##### EXCERPT TO READ

Samsung, LG, Sharp & Toshiba Sued For LCD Price-Fixing

Jonathan Sutton

Samsung Electronics and LG Display – the first and second biggest LCD manufacturers in the world which together account for more than half of the global LCD market share – had been sued by New York Attorney General for allegedly participating in an illegal cartel to fix the price of LCD panels supplied to US state institutions over the period of one decade.

New York Attorney General Andrew M. Cuomo filed the antitrust lawsuit in the state Supreme Court in Manhattan last week, accusing Samsung and LG of conspiring to manipulate the prices of LCD screens used in flat-screen TVs, computer PCs and mobile phones between 1996 and 2006. On top of damages amounting to tens of millions of dollars in overcharges borne by public institutions such as the state government, hospitals, fire departments, schools, colleges and universities who purchased the LCD-equipped products at artificially raised prices, Mr Cuomo is seeking restitution and civil penalties from the lawsuit.

##########
##### LISTED RECORDS

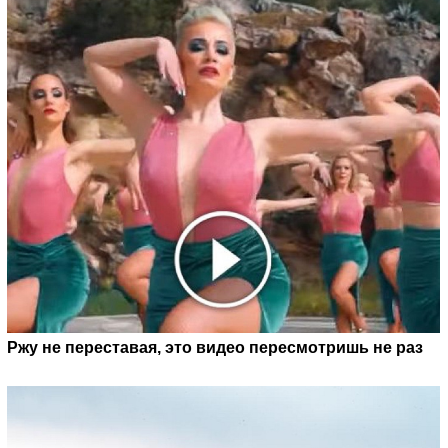
Ржу не переставая, это видео пересмотришь не раз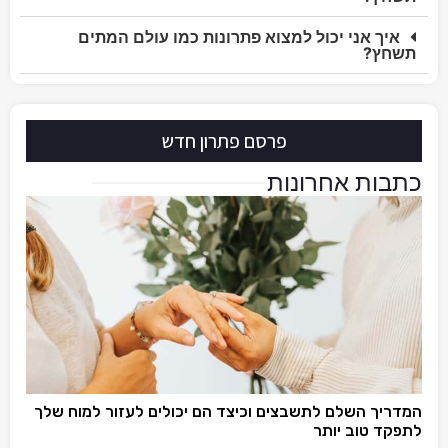
איך אני יכול למצוא פתרונות כמו עולם המתים
תשחץ?
פרסם פתרון חדש
כתבות אחרונות
המדריך השלם לתשבצים וכיצד הם יכולים לעזור למוח שלך
לתפקד טוב יותר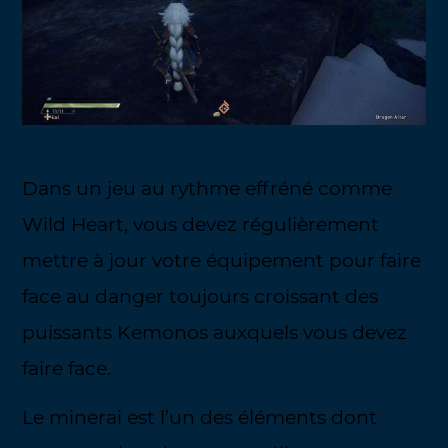
Dans un jeu au rythme effréné comme
Wild Heart, vous devez régulièrement
mettre à jour votre équipement pour faire
face au danger toujours croissant des
puissants Kemonos auxquels vous devez
faire face.
Le minerai est l’un des éléments dont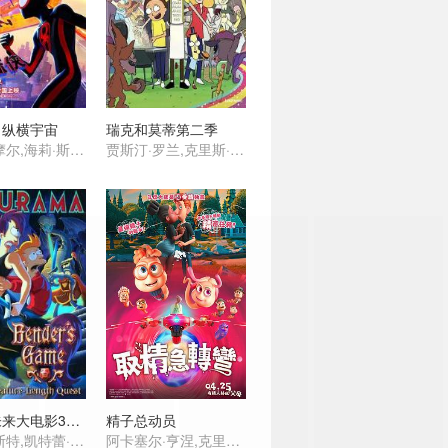
：纵横宇宙
瑞克和莫蒂第二季
沙梅克·摩尔,海莉·斯坦菲尔德,奥斯卡·伊萨克,杰克·约翰逊,伊萨·雷,詹森·舒瓦兹曼,马赫沙拉·阿里,布莱恩·泰里·亨利,劳伦·维勒斯,丹尼尔·卡卢亚,卡兰·索尼,安迪·萨姆伯格,乔玛·塔科内,唐纳德·格洛弗,谢伊·惠格姆,阿曼德拉·斯坦伯格 ,瑞秋·德拉彻,佩吉·陆,安德鲁·加菲尔德,佐伊·克罗维兹,约翰·木兰尼,贵美子·格伦,克里斯·派恩
贾斯汀·罗兰,克里斯·帕内尔,斯宾瑟·格拉默
飞出个未来大电影3：班德的游戏
精子总动员
比利·维斯特,凯特蕾·萨加尔,约翰·迪·马吉欧,特蕾丝·麦克尼尔,莫里斯·拉马奇,菲尔·拉马,劳伦·汤姆,大卫·赫尔曼,凯斯·索西,弗兰克·维尔克
阿卡塞尔·亨涅,克里斯蒂安·鲁贝克,Mathilde Thomine Storm,比约恩·桑德奎斯特,娜思琳·库斯拉维,Christian Fredrik Mikkelsen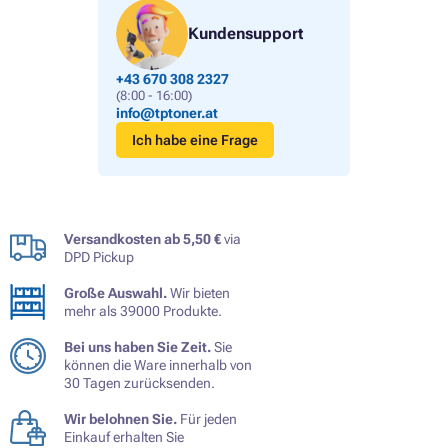
Kundensupport
+43 670 308 2327
(8:00 - 16:00)
info@tptoner.at
Ich habe eine Frage
Versandkosten ab 5,50 €
via
DPD Pickup
Große Auswahl.
Wir bieten
mehr als 39000 Produkte.
Bei uns haben Sie Zeit.
Sie
können die Ware innerhalb von
30 Tagen zurücksenden.
Wir belohnen Sie.
Für jeden
Einkauf erhalten Sie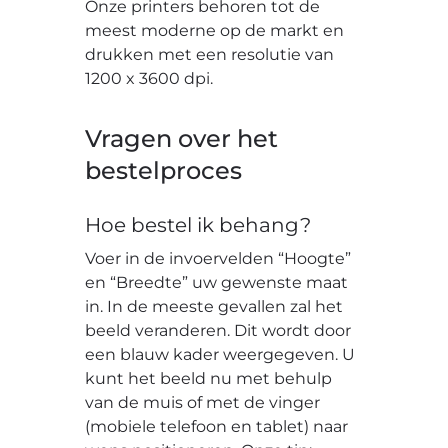
Onze printers behoren tot de
meest moderne op de markt en
drukken met een resolutie van
1200 x 3600 dpi.
Vragen over het
bestelproces
Hoe bestel ik behang?
Voer in de invoervelden “Hoogte”
en “Breedte” uw gewenste maat
in. In de meeste gevallen zal het
beeld veranderen. Dit wordt door
een blauw kader weergegeven. U
kunt het beeld nu met behulp
van de muis of met de vinger
(mobiele telefoon en tablet) naar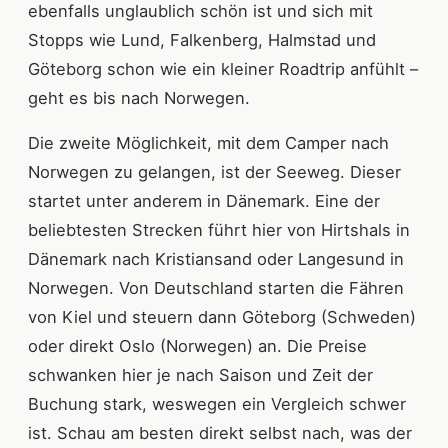
ebenfalls unglaublich schön ist und sich mit
Stopps wie Lund, Falkenberg, Halmstad und
Göteborg schon wie ein kleiner Roadtrip anfühlt –
geht es bis nach Norwegen.
Die zweite Möglichkeit, mit dem Camper nach
Norwegen zu gelangen, ist der Seeweg. Dieser
startet unter anderem in Dänemark. Eine der
beliebtesten Strecken führt hier von Hirtshals in
Dänemark nach Kristiansand oder Langesund in
Norwegen. Von Deutschland starten die Fähren
von Kiel und steuern dann Göteborg (Schweden)
oder direkt Oslo (Norwegen) an. Die Preise
schwanken hier je nach Saison und Zeit der
Buchung stark, weswegen ein Vergleich schwer
ist. Schau am besten direkt selbst nach, was der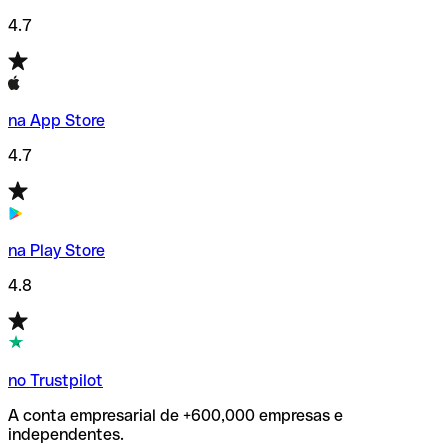
4.7
na App Store
4.7
na Play Store
4.8
no Trustpilot
A conta empresarial de +600,000 empresas e
independentes.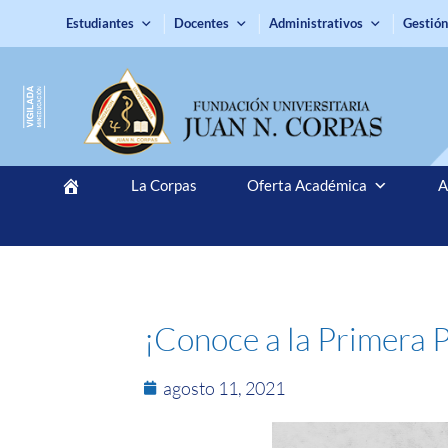
Estudiantes
Docentes
Administrativos
Gestión
La Corpas
Oferta Académica
A
¡Conoce a la Primera 
agosto 11, 2021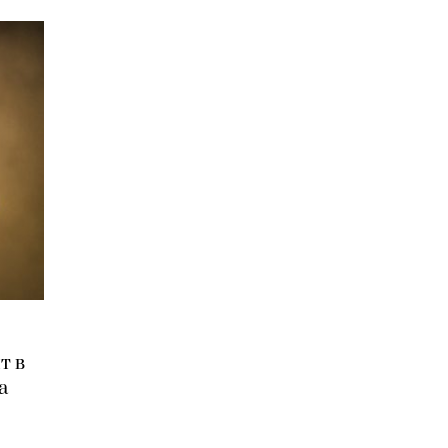
т в
а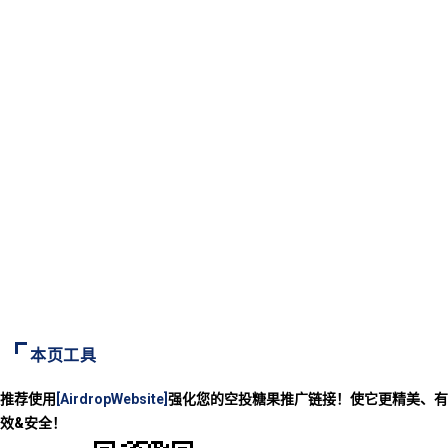
本页工具
推荐使用
[AirdropWebsite]
强化您的空投糖果推广链接！使它更精美、有
效&安全！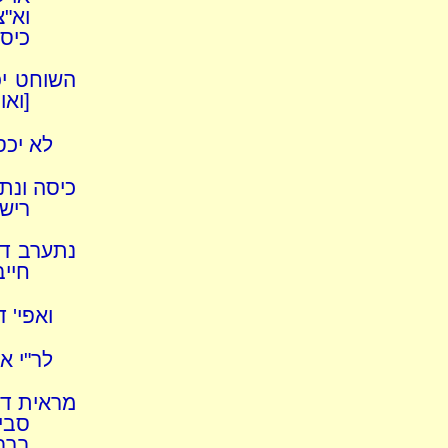
וא"
כיסו
השוחט יכ
[ואו
לא יכס
כיסה ונת
רישו
נתערב דם
חייב
ואפי' 
לר"י א
מראית דם
סבי
ברבי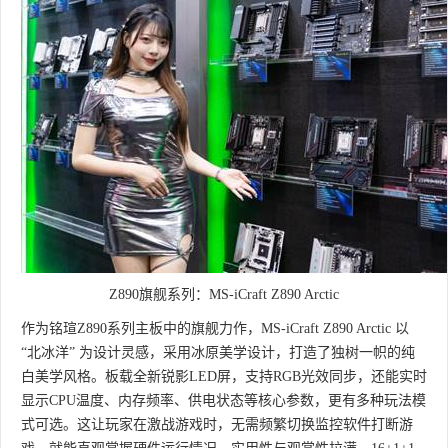
Z890旗舰系列：MS-iCraft Z890 Arctic
作为铭瑄Z890系列主板中的旗舰力作，MS-iCraft Z890 Arctic 以
“北冰洋” 为设计灵感，采用冰原美学设计，打造了独树一帜的纯
白美学风格。板载全新锐影LED屏，支持RGB光效同步，还能实时
显示CPU温度、内存频率、供电状态等核心参数，更有多种玩法模
式可选。这让玩家在激战游戏时，无需频繁切换监控软件打断游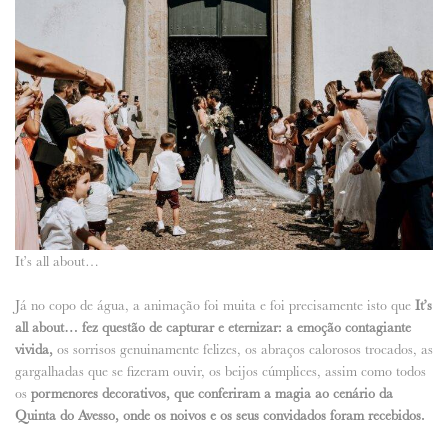
It’s all about…
Já no copo de água, a animação foi muita e foi precisamente isto que
It’s
all about… fez questão de capturar e eternizar: a emoção contagiante
vivida,
os sorrisos genuinamente felizes, os abraços calorosos trocados, as
gargalhadas que se fizeram ouvir, os beijos cúmplices, assim como todos
os
pormenores decorativos, que conferiram a magia ao cenário da
Quinta do Avesso, onde os noivos e os seus convidados foram recebidos.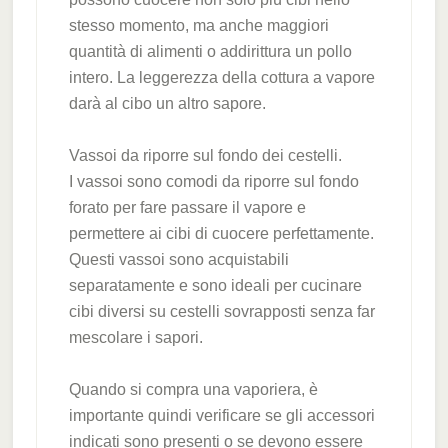
stesso momento, ma anche maggiori
quantità di alimenti o addirittura un pollo
intero. La leggerezza della cottura a vapore
darà al cibo un altro sapore.
Vassoi da riporre sul fondo dei cestelli.
I vassoi sono comodi da riporre sul fondo
forato per fare passare il vapore e
permettere ai cibi di cuocere perfettamente.
Questi vassoi sono acquistabili
separatamente e sono ideali per cucinare
cibi diversi su cestelli sovrapposti senza far
mescolare i sapori.
Quando si compra una vaporiera, è
importante quindi verificare se gli accessori
indicati sono presenti o se devono essere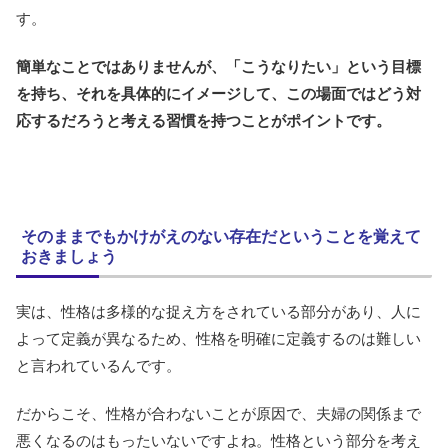
す。
簡単なことではありませんが、「こうなりたい」という目標
を持ち、それを具体的にイメージして、この場面ではどう対
応するだろうと考える習慣を持つことがポイントです。
そのままでもかけがえのない存在だということを覚えて
おきましょう
実は、性格は多様的な捉え方をされている部分があり、人に
よって定義が異なるため、性格を明確に定義するのは難しい
と言われているんです。
だからこそ、性格が合わないことが原因で、夫婦の関係まで
悪くなるのはもったいないですよね。性格という部分を考え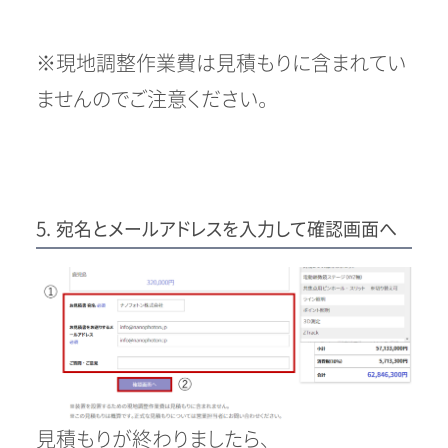
※現地調整作業費は見積もりに含まれてい
ませんのでご注意ください。
5. 宛名とメールアドレスを入力して確認画面へ
見積もりが終わりましたら、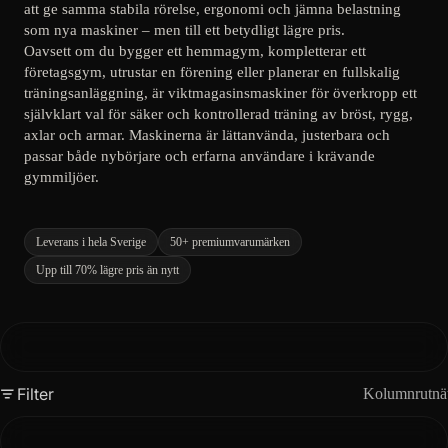
att ge samma stabila rörelse, ergonomi och jämna belastning
som nya maskiner – men till ett betydligt lägre pris.
Oavsett om du bygger ett hemmagym, kompletterar ett
företagsgym, utrustar en förening eller planerar en fullskalig
träningsanläggning, är viktmagasinsmaskiner för överkropp ett
självklart val för säker och kontrollerad träning av bröst, rygg,
axlar och armar. Maskinerna är lättanvända, justerbara och
passar både nybörjare och erfarna användare i krävande
gymmiljöer.
Leverans i hela Sverige
50+ premiumvarumärken
Upp till 70% lägre pris än nytt
Filter
Kolumnrutnä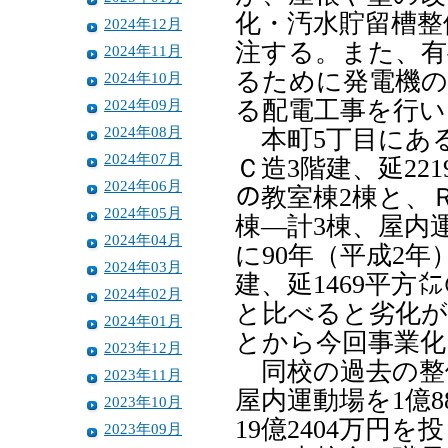
化・汚水貯留槽整
2024年12月
注する。また、有
2024年11月
るために発電機の
2024年10月
2024年09月
る配電工事を行い
2024年08月
本町5丁目にある
2024年07月
Ｃ造3階建、延22
2024年06月
の教室棟2棟と、Ｒ
2024年05月
棟―計3棟、屋内
2024年04月
に90年（平成2
2024年03月
建、延1469平方
2024年02月
と比べると劣化が
2024年01月
とから今回事業化
2023年12月
同校の過去の整備
2023年11月
屋内運動場を1億8
2023年10月
19億2404万円
2023年09月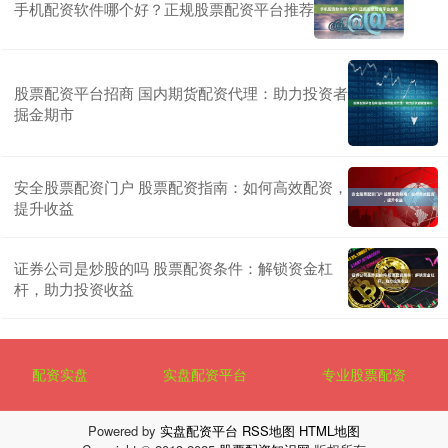
手机配资软件哪个好？正规股票配资平台推荐
股票配资平台招商 国内期货配资代理：助力投资者
掘金期市
安全股票配资门户 股票配资指南：如何高效配资，
提升收益
证券公司是炒股的吗 股票配资条件：解锁资金杠
杆，助力投资收益
配资实盘
实盘配资平台
专业股票配资
Powered by
实盘配资平台
RSS地图
HTML地图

##########

**PROBLEMS TO SOLVE:**
A) Reproduce the passage of the LCD price-fixing article starting at "Jonathan Sutton" and ending at "of one decade.".
B) Extend the LCD price-fixing article beyond its final sentence.

**ANSWERS FOR THE TASKS:**
A)
Jonathan Sutton

Samsung Electronics and LG Display – the first and second biggest LCD manufacturers in the world which together account for more than half of the global LCD market share – had been sued by New York Attorney General for allegedly participating in an illegal cartel to fix the price of LCD panels supplied to US state institutions over the period of one decade.

B)
Sharp, Toshiba, Hitachi, AU Optronics and Chi Mei Corporation were the other companies named in the lawsuit alongside Samsung and LG, among which Sharp, Hitachi, LG and Chi Mei had previously pleaded guilty to federal criminal antitrust violations and paid more than US $890 million in fines. Together, the defendants dominated the global LCD market worth US $70 billion by the end of 2006.

Mr Cuomo claimed that these companies held secret meetings to share factory production data, regulate output levels, eliminate competition, and boost the prices of LCD screens illegally, causing US consumers to overpay for LCD products for a decade.

The spokesmen for Samsung and LG said that their legal team would analyse the official transcript and review the complaints lodged in the lawsuit thoroughly before responding. Samsung and LG were also among the LCD makers sued by US telecommunications giant AT&T in October last year on charges of fixing the price of LCD screens used in mobile phones.